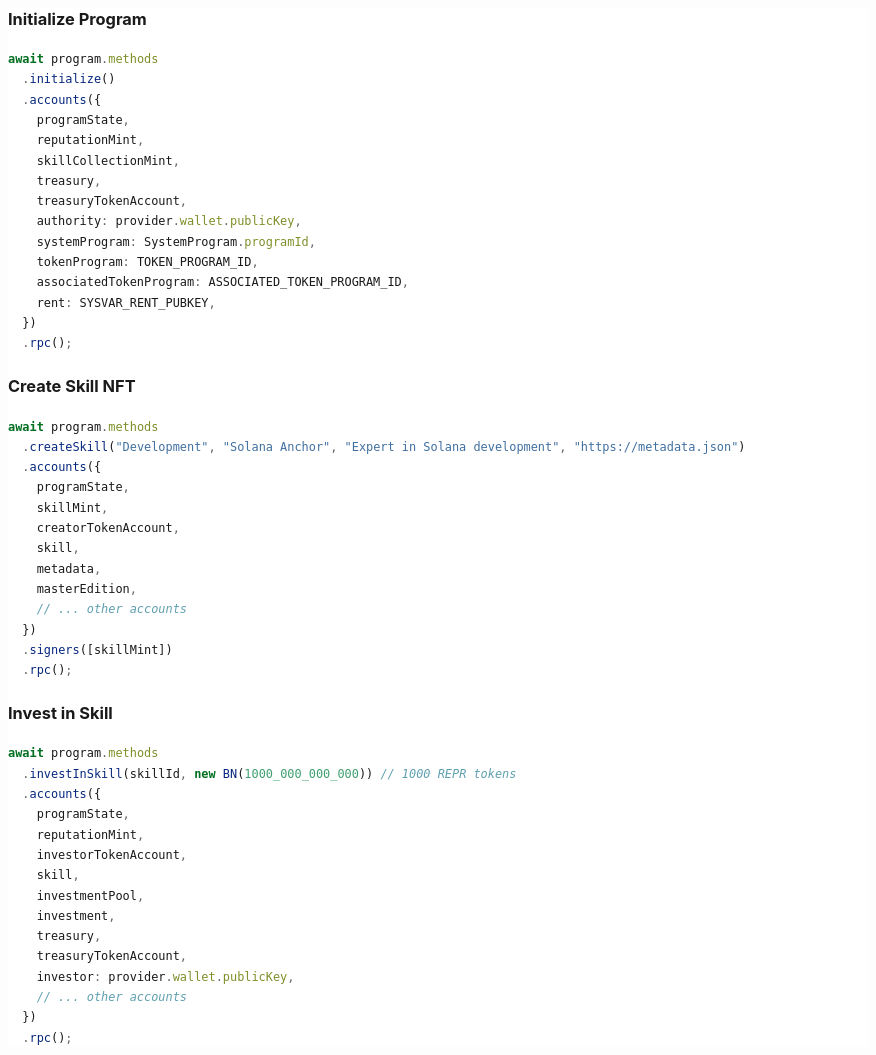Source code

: ### Initialize Program

```typescript
await program.methods
  .initialize()
  .accounts({
    programState,
    reputationMint,
    skillCollectionMint,
    treasury,
    treasuryTokenAccount,
    authority: provider.wallet.publicKey,
    systemProgram: SystemProgram.programId,
    tokenProgram: TOKEN_PROGRAM_ID,
    associatedTokenProgram: ASSOCIATED_TOKEN_PROGRAM_ID,
    rent: SYSVAR_RENT_PUBKEY,
  })
  .rpc();
```

### Create Skill NFT

```typescript
await program.methods
  .createSkill("Development", "Solana Anchor", "Expert in Solana development", "https://metadata.json")
  .accounts({
    programState,
    skillMint,
    creatorTokenAccount,
    skill,
    metadata,
    masterEdition,
    // ... other accounts
  })
  .signers([skillMint])
  .rpc();
```

### Invest in Skill

```typescript
await program.methods
  .investInSkill(skillId, new BN(1000_000_000_000)) // 1000 REPR tokens
  .accounts({
    programState,
    reputationMint,
    investorTokenAccount,
    skill,
    investmentPool,
    investment,
    treasury,
    treasuryTokenAccount,
    investor: provider.wallet.publicKey,
    // ... other accounts
  })
  .rpc();
```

____________

Task: Scan the lines above for the word "metadata". Return each one that has it.

Task answer:
  .createSkill("Development", "Solana Anchor", "Expert in Solana development", "https://metadata.json")
    metadata,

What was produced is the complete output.